The US Food and Drug Agency approved the CBD-based prescription medication Epidiolex just a few years later, in 2018. The move offered hope to people suffering from rare seizure disorders. 

7. 2018: The United States Passes the Farm Bill

The US Farm Bill made it into US law in 2018, legalising the cultivation of industrial hemp. Industrial hemp is defined as Cannabis sativa plants with a THC content of 0.03 per cent or less in the United States, and hemp is also naturally high in CBD. This low THC content doesn’t result in a high, and the new legislation made CBD products available on the open market.

The World Health Organisation published a critical review on cannabidiol in the same year, discussing its potential medicinal benefits and noting that CBD products do not appear to have an abusive potential. 
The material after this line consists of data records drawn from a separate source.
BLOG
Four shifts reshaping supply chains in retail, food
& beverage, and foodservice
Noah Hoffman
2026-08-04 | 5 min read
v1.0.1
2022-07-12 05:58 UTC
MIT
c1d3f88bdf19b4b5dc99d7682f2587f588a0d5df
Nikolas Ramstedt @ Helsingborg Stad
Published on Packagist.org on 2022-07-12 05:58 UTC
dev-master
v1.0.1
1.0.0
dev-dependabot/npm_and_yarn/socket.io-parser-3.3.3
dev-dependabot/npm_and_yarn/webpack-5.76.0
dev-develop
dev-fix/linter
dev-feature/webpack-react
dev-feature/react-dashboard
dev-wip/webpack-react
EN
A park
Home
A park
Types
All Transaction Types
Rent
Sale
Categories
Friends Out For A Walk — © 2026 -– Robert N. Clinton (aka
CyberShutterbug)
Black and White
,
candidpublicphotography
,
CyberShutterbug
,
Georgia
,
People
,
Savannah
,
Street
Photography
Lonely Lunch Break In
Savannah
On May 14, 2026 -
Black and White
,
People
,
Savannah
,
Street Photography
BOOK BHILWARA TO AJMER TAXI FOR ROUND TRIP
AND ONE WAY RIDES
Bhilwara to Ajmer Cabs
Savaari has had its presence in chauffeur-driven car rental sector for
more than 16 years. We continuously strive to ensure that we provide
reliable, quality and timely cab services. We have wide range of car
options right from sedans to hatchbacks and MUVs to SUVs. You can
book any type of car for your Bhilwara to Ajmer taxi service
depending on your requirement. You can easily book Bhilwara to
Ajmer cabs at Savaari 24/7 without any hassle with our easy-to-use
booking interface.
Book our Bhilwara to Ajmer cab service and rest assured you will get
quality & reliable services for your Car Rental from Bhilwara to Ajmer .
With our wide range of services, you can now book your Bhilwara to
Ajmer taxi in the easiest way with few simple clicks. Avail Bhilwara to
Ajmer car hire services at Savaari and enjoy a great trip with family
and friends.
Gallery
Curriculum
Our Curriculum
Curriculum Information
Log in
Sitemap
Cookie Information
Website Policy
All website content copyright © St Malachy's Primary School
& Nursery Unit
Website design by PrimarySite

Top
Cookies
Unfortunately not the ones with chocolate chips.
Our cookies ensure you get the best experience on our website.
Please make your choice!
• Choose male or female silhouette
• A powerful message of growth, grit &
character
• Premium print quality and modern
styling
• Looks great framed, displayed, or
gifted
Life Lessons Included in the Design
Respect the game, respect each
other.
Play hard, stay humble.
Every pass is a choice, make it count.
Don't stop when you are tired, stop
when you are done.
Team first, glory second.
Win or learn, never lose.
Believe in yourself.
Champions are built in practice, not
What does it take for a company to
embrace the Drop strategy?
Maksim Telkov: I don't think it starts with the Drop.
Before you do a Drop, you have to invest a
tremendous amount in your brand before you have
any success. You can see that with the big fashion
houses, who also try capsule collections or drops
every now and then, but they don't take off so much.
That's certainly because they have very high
CBD’s Long and Exciting Journey: A Final Word

The story of cannabidiol began thousands of years ago when the first people started using cannabis as a source of nutrition and medicine. Our ancient forebears knew nothing about chemistry, of course, but they relied on a primitive form of herbal medicine. 

Cannabidiol wasn’t discovered and isolated until the 1940s, by which time cannabis was already illegal in many jurisdictions. However, further research slowly helped cannabis “out of the naughty corner” and into the limelight. 

As CBB’s role as a non-psychoactive cannabinoid became clearer, commercial CBD products started appearing across the globe in the 2010s. That process continues to this day, along with questions about CBD’s regulation. 

Still, CBD has made its way into the lives of many Britons, who can now freely enjoy cannabidiol as a novel food product and an integral part of their wellness routines. 

Where will CBD go from here? Only time will tell! If history is a good judge, though, cannabidiol’s story may only just be beginning.